▶ ACTIVITY: Your copy should hold every record verbatim and none of the pictures.

[Stored data entries]
-=-=-

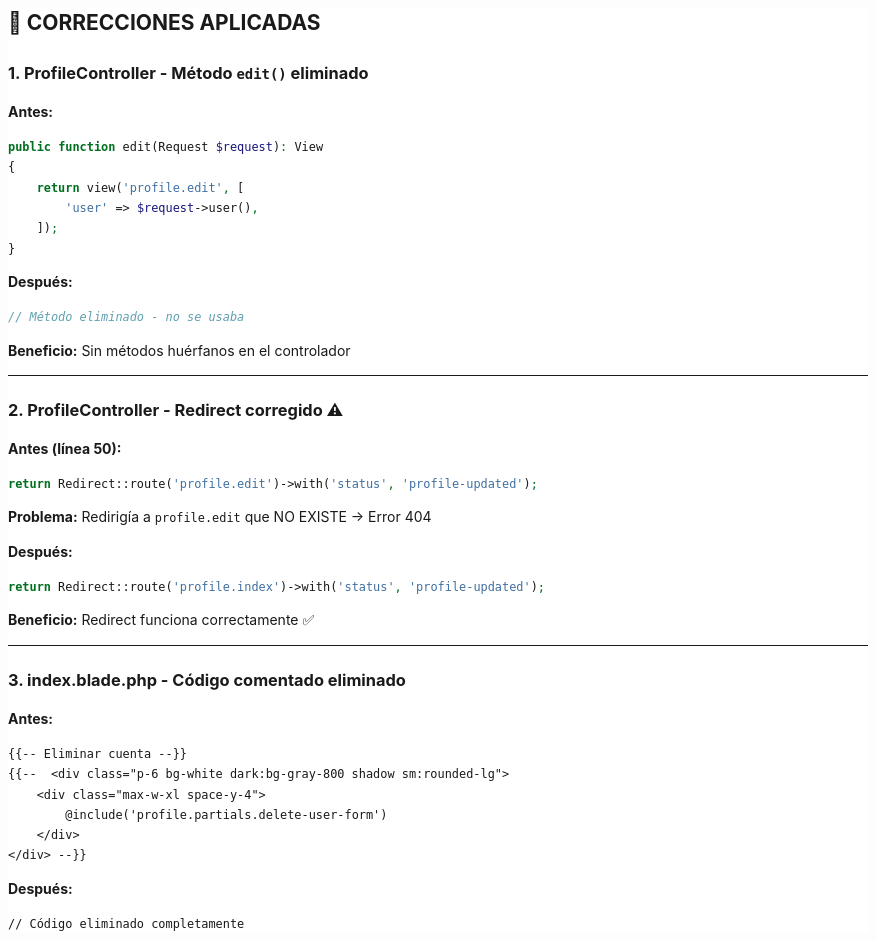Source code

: 
## 🔧 CORRECCIONES APLICADAS

### 1. **ProfileController** - Método `edit()` eliminado
**Antes:**
```php
public function edit(Request $request): View
{
    return view('profile.edit', [
        'user' => $request->user(),
    ]);
}
```

**Después:**
```php
// Método eliminado - no se usaba
```

**Beneficio:** Sin métodos huérfanos en el controlador

---

### 2. **ProfileController** - Redirect corregido ⚠️
**Antes (línea 50):**
```php
return Redirect::route('profile.edit')->with('status', 'profile-updated');
```

**Problema:** Redirigía a `profile.edit` que NO EXISTE → Error 404

**Después:**
```php
return Redirect::route('profile.index')->with('status', 'profile-updated');
```

**Beneficio:** Redirect funciona correctamente ✅

---

### 3. **index.blade.php** - Código comentado eliminado
**Antes:**
```blade
{{-- Eliminar cuenta --}}
{{--  <div class="p-6 bg-white dark:bg-gray-800 shadow sm:rounded-lg">
    <div class="max-w-xl space-y-4">
        @include('profile.partials.delete-user-form')
    </div>
</div> --}}
```

**Después:**
```blade
// Código eliminado completamente
```
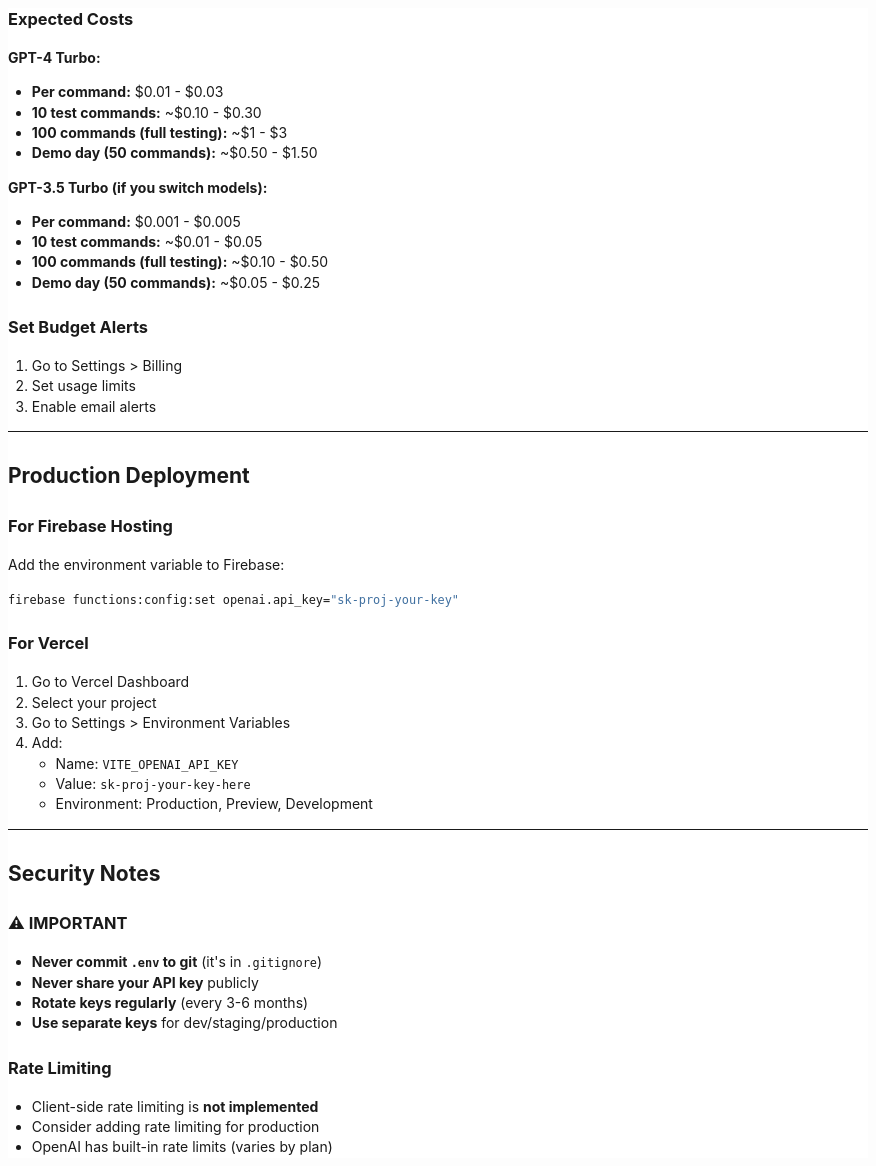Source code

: ### Expected Costs

**GPT-4 Turbo:**
- **Per command:** $0.01 - $0.03
- **10 test commands:** ~$0.10 - $0.30
- **100 commands (full testing):** ~$1 - $3
- **Demo day (50 commands):** ~$0.50 - $1.50

**GPT-3.5 Turbo (if you switch models):**
- **Per command:** $0.001 - $0.005
- **10 test commands:** ~$0.01 - $0.05
- **100 commands (full testing):** ~$0.10 - $0.50
- **Demo day (50 commands):** ~$0.05 - $0.25

### Set Budget Alerts
1. Go to Settings > Billing
2. Set usage limits
3. Enable email alerts

---

## Production Deployment

### For Firebase Hosting

Add the environment variable to Firebase:

```bash
firebase functions:config:set openai.api_key="sk-proj-your-key"
```

### For Vercel

1. Go to Vercel Dashboard
2. Select your project
3. Go to Settings > Environment Variables
4. Add:
   - Name: `VITE_OPENAI_API_KEY`
   - Value: `sk-proj-your-key-here`
   - Environment: Production, Preview, Development

---

## Security Notes

### ⚠️ IMPORTANT
- **Never commit `.env` to git** (it's in `.gitignore`)
- **Never share your API key** publicly
- **Rotate keys regularly** (every 3-6 months)
- **Use separate keys** for dev/staging/production

### Rate Limiting
- Client-side rate limiting is **not implemented**
- Consider adding rate limiting for production
- OpenAI has built-in rate limits (varies by plan)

-=-=-

▶ TASK ANSWER:
Source code

: 
## 🔧 CORRECCIONES APLICADAS

### 1. **ProfileController** - Método `edit()` eliminado
**Antes:**
```php
public function edit(Request $request): View
{
    return view('profile.edit', [
        'user' => $request->user(),
    ]);
}
```

**Después:**
```php
// Método eliminado - no se usaba
```

**Beneficio:** Sin métodos huérfanos en el controlador

---

### 2. **ProfileController** - Redirect corregido ⚠️
**Antes (línea 50):**
```php
return Redirect::route('profile.edit')->with('status', 'profile-updated');
```

**Problema:** Redirigía a `profile.edit` que NO EXISTE → Error 404

**Después:**
```php
return Redirect::route('profile.index')->with('status', 'profile-updated');
```

**Beneficio:** Redirect funciona correctamente ✅

---

### 3. **index.blade.php** - Código comentado eliminado
**Antes:**
```blade
{{-- Eliminar cuenta --}}
{{--  <div class="p-6 bg-white dark:bg-gray-800 shadow sm:rounded-lg">
    <div class="max-w-xl space-y-4">
        @include('profile.partials.delete-user-form')
    </div>
</div> --}}
```

**Después:**
```blade
// Código eliminado completamente
```
Source code

: ### Expected Costs

**GPT-4 Turbo:**
- **Per command:** $0.01 - $0.03
- **10 test commands:** ~$0.10 - $0.30
- **100 commands (full testing):** ~$1 - $3
- **Demo day (50 commands):** ~$0.50 - $1.50

**GPT-3.5 Turbo (if you switch models):**
- **Per command:** $0.001 - $0.005
- **10 test commands:** ~$0.01 - $0.05
- **100 commands (full testing):** ~$0.10 - $0.50
- **Demo day (50 commands):** ~$0.05 - $0.25

### Set Budget Alerts
1. Go to Settings > Billing
2. Set usage limits
3. Enable email alerts

---

## Production Deployment

### For Firebase Hosting

Add the environment variable to Firebase:

```bash
firebase functions:config:set openai.api_key="sk-proj-your-key"
```

### For Vercel

1. Go to Vercel Dashboard
2. Select your project
3. Go to Settings > Environment Variables
4. Add:
   - Name: `VITE_OPENAI_API_KEY`
   - Value: `sk-proj-your-key-here`
   - Environment: Production, Preview, Development

---

## Security Notes

### ⚠️ IMPORTANT
- **Never commit `.env` to git** (it's in `.gitignore`)
- **Never share your API key** publicly
- **Rotate keys regularly** (every 3-6 months)
- **Use separate keys** for dev/staging/production

### Rate Limiting
- Client-side rate limiting is **not implemented**
- Consider adding rate limiting for production
- OpenAI has built-in rate limits (varies by plan)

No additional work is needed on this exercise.